Time and experience must be considered when building Olympic lifts into a team program. Getting the best “bang for your buck” is the preferred approach when choosing exercises. Often when we have a short time frame and sticking to the basics is a more effective approach. Jump training covers achieves most benefits, and with a fraction of the skill requirements. It can be quite easy to spot a “muscle clean” over a fast and technically sound clean. This is what we try to avoid as there is no benefit to performing inefficient lifts.

As with any type of training, a logical progression must be in place. The mistake is when people try to rush things. We would rather have athletes do ten minutes of skill practice with just a bar and then some jump exercises, than a full session of sloppy Olympic lifts. There is a time and place for every exercise. The key is to narrow a program down to what’s effective, then look at adding things in the offseason when there is more time to give direct attention to weaknesses.

Post Activation Potentiation

Also referred to as a PAP response, Post Activation Potentiation has been a tool in an athletes training arsenal for decades. The basic theory is that if you lift a heavy weight you can perform a more explosive contraction soon after. So for example you might do a heavy double on back squat. Immediately after you may do box jumps or something similar and exceed expected performance. The underlying mechanism explaining this is actually quite simple. When you perform a heavy lift or contraction you must activate larger motor units to produce a more forceful contraction. These larger motor units are often referred to as type 2 muscle fibers. These fibers are generally larger and have greater capacity to produce force than smaller fibers. When activated they become slightly more sensitive to further activation for a short period of time after.
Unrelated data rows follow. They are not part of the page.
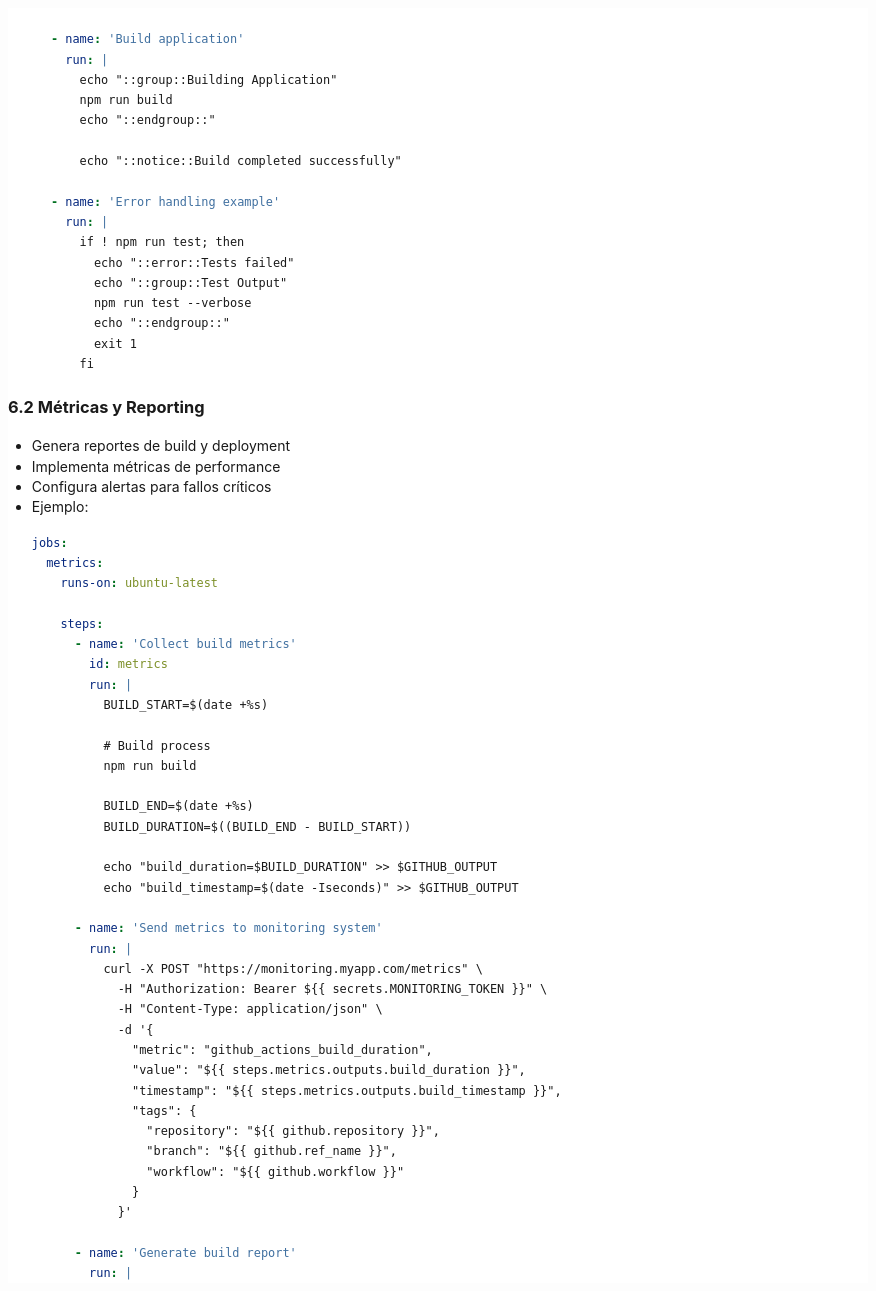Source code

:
   ```yaml

        - name: 'Build application'
          run: |
            echo "::group::Building Application"
            npm run build
            echo "::endgroup::"

            echo "::notice::Build completed successfully"

        - name: 'Error handling example'
          run: |
            if ! npm run test; then
              echo "::error::Tests failed"
              echo "::group::Test Output"
              npm run test --verbose
              echo "::endgroup::"
              exit 1
            fi
  ```

### 6.2 Métricas y Reporting
- Genera reportes de build y deployment
- Implementa métricas de performance
- Configura alertas para fallos críticos
- Ejemplo:
  ```yaml
  jobs:
    metrics:
      runs-on: ubuntu-latest

      steps:
        - name: 'Collect build metrics'
          id: metrics
          run: |
            BUILD_START=$(date +%s)

            # Build process
            npm run build

            BUILD_END=$(date +%s)
            BUILD_DURATION=$((BUILD_END - BUILD_START))

            echo "build_duration=$BUILD_DURATION" >> $GITHUB_OUTPUT
            echo "build_timestamp=$(date -Iseconds)" >> $GITHUB_OUTPUT

        - name: 'Send metrics to monitoring system'
          run: |
            curl -X POST "https://monitoring.myapp.com/metrics" \
              -H "Authorization: Bearer ${{ secrets.MONITORING_TOKEN }}" \
              -H "Content-Type: application/json" \
              -d '{
                "metric": "github_actions_build_duration",
                "value": "${{ steps.metrics.outputs.build_duration }}",
                "timestamp": "${{ steps.metrics.outputs.build_timestamp }}",
                "tags": {
                  "repository": "${{ github.repository }}",
                  "branch": "${{ github.ref_name }}",
                  "workflow": "${{ github.workflow }}"
                }
              }'

        - name: 'Generate build report'
          run: |
  ```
When you go to perform the next contraction it will be relatively easier to produce force as these motor units are “excited”. Due to changes in sensitivity, the rate of contraction may also be significantly improved. This allows for a better power production overall.
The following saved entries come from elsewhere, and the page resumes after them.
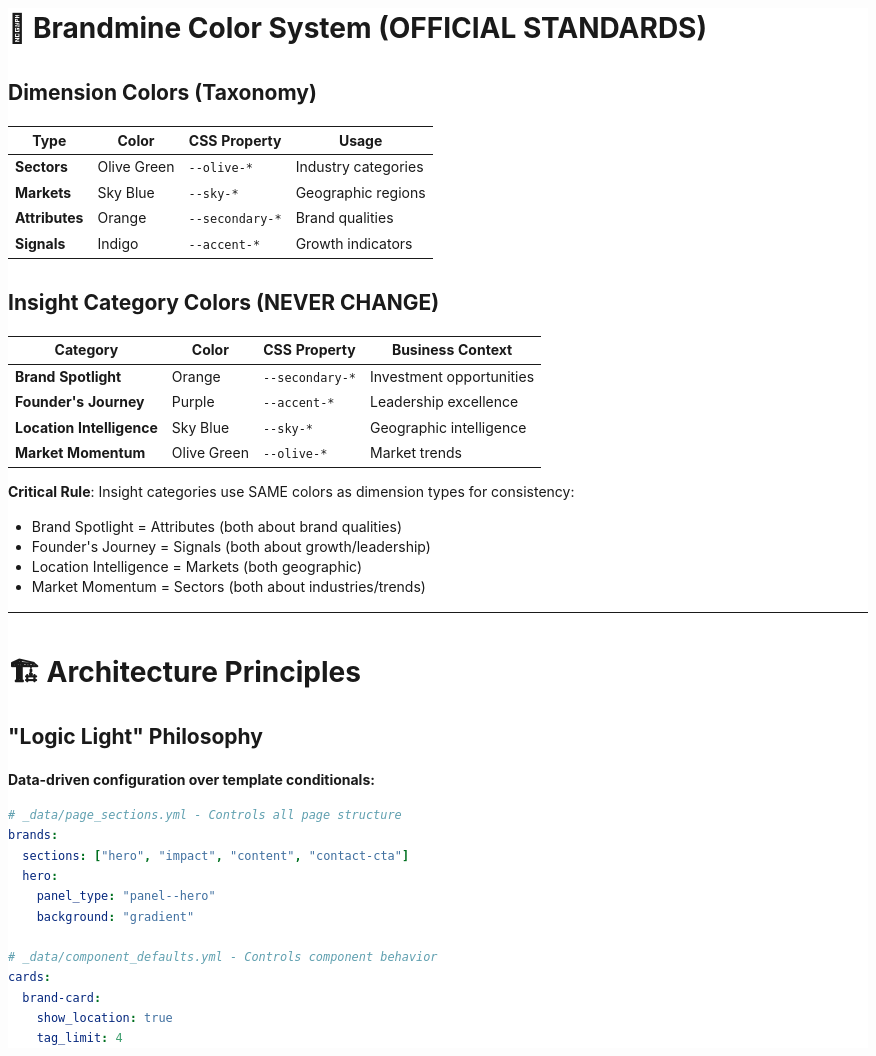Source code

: 
# 🎨 Brandmine Color System (OFFICIAL STANDARDS)

## Dimension Colors (Taxonomy)
| Type | Color | CSS Property | Usage |
|------|-------|--------------|-------|
| **Sectors** | Olive Green | `--olive-*` | Industry categories |
| **Markets** | Sky Blue | `--sky-*` | Geographic regions |
| **Attributes** | Orange | `--secondary-*` | Brand qualities |
| **Signals** | Indigo | `--accent-*` | Growth indicators |

## Insight Category Colors (NEVER CHANGE)
| Category | Color | CSS Property | Business Context |
|----------|-------|--------------|------------------|
| **Brand Spotlight** | Orange | `--secondary-*` | Investment opportunities |
| **Founder's Journey** | Purple | `--accent-*` | Leadership excellence |
| **Location Intelligence** | Sky Blue | `--sky-*` | Geographic intelligence |
| **Market Momentum** | Olive Green | `--olive-*` | Market trends |

**Critical Rule**: Insight categories use SAME colors as dimension types for consistency:
- Brand Spotlight = Attributes (both about brand qualities)
- Founder's Journey = Signals (both about growth/leadership)
- Location Intelligence = Markets (both geographic)
- Market Momentum = Sectors (both about industries/trends)

---

# 🏗️ Architecture Principles

## "Logic Light" Philosophy
**Data-driven configuration over template conditionals:**

```yaml
# _data/page_sections.yml - Controls all page structure
brands:
  sections: ["hero", "impact", "content", "contact-cta"]
  hero:
    panel_type: "panel--hero"
    background: "gradient"

# _data/component_defaults.yml - Controls component behavior
cards:
  brand-card:
    show_location: true
    tag_limit: 4
```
Not a bad example to use. Photo by Hookgrip at www.hookgrip.com

Not a bad example to show. Big lift allows for a big jump!  Photo: Hookgrip at www.hookgrip.com

Not only can this PAP response be useful for improving power, it can also help improve strength endurance. I use the term endurance loosely there. It may allow you to perform more reps at sub-maximal loads without directly influencing fatiguing factors. For example, max repetition bench press is a common test used by many contact sport teams used during team physical testing. One or two singles close to max effort prior to the test can in fact improve the result. This is provided that the athlete does not go overboard and induce fatigue prior to the test. Often the athletes state that the weight initially feels lighter in comparison to a standard work up, warm up protocol. The PAP response can also be used in a hypertrophy program where back off or drop sets are being utilised. This is quite simply due to larger motor units being pre-activated, making a more effective use of available motor units, resulting in an improved performance. Larger volume in terms of weight lifted per session translates well into these types of programs.

While this is not a new concept or theory, the underlying mechanism is often overlooked and therefore under utilised. It is quite an effective tool and one which I have seen positive results from. Having an understanding of this concept allows a coach to be a little more creative in finding ways to help an athlete reach their potential.